Analogo allarme arriva per il sempre più dilagante uti­lizzo di psicostimolanti per la cura dell’ADHD (Ritalin), che possono produrre seri effetti collaterali sui bambini, come la tendenza a ritirarsi dalle interazioni sociali per concentrarsi su compiti ripetitivi e noiosi, un intenso appiattimento af­fettivo e lo sviluppo di sintomi ossessivo-compulsivi (Breggin, 2001; Moncrieff, 2009). Gli psicostimolanti, inoltre, possono alterare lo sviluppo del sistema nervoso e ritardare la crescita dei bambini, in termini sia di altezza sia di peso (Germinario et al., 2013).
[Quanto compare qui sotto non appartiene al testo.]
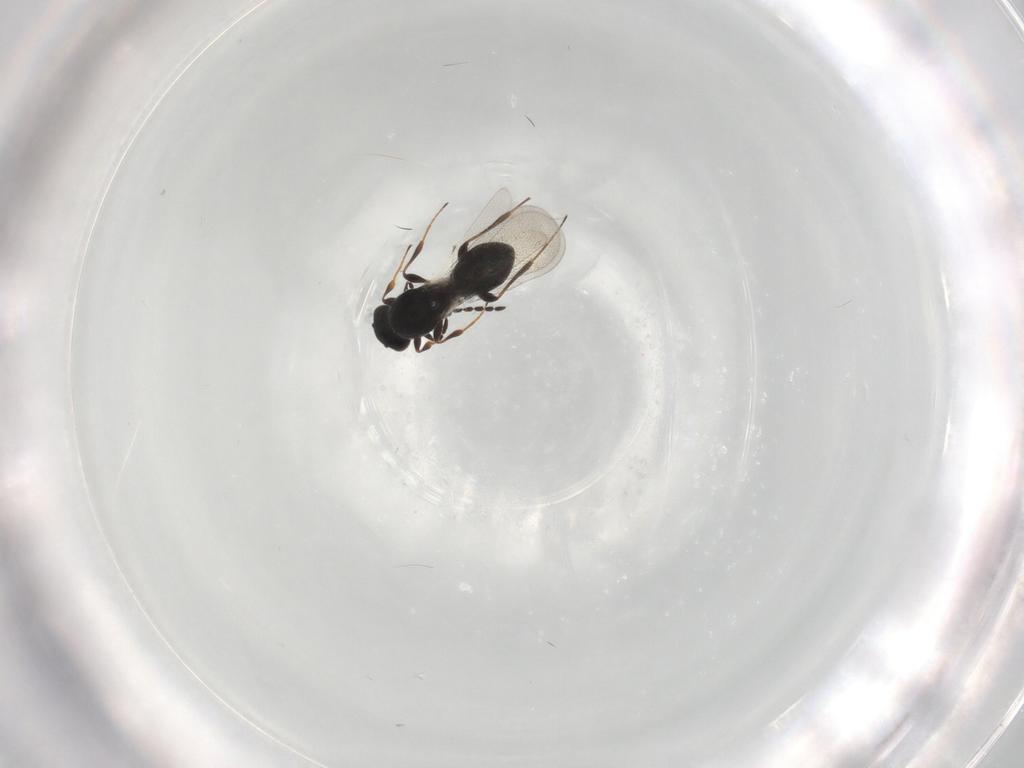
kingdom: Animalia
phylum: Arthropoda
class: Insecta
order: Hymenoptera
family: Platygastridae
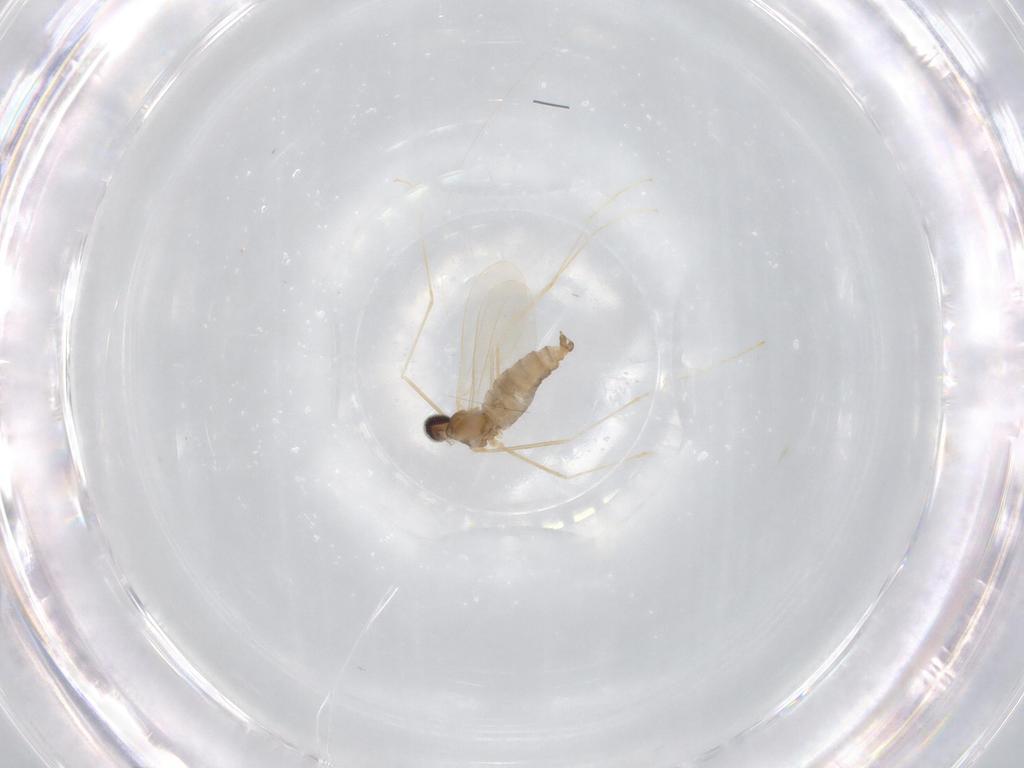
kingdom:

Alcuni ricercatori hanno evidenziato come l’uso di anti­depressivi e psicostimolanti negli adolescenti possa favorire anche un’instabilità umorale che potrebbe portare a una diagnosi di disturbo bipolare con conseguente ulteriore trattamento farmacologico (Faedda, 2004; Offìdani, 2013).

I trattamenti di prima linea per i disturbi psichici in età evolutiva, quindi, non dovrebbero essere mai farmacologici!

L’utilizzo di psicofarmaci con bambini e adolescenti, inoltre, non tiene conto del fatto che sino a circa vent’anni il cervello è ancora in evoluzione da un punto di vista fisiologi­co, soprattutto in alcune zone come la corteccia prefrontale (area dedicata a tutta una serie di funzioni cognitive di alto livello, compresi l’inibizione di atteggiamenti inappropriati, la comprensione empatica dell’altro e l’autoconsapevolezza). Ecco che allora introdurre sostanze in grado di alterare il funzionamento dei delicati meccanismi cerebrali in evoluzione potrebbe rivelarsi decisamente dannoso sul lungo termine, in una misura che ancora non è stata del tutto compresa (Margraf, Schneider, 2016).

Oltretutto, in questa fase dello sviluppo il cervello è particolarmente recettivo e malleabile ed è quindi fondamentale fornirgli gli stimoli ap­propriati per un corretto sviluppo. E questi non hanno nulla a che vedere con il gesto passivo di ingurgitare una pillola.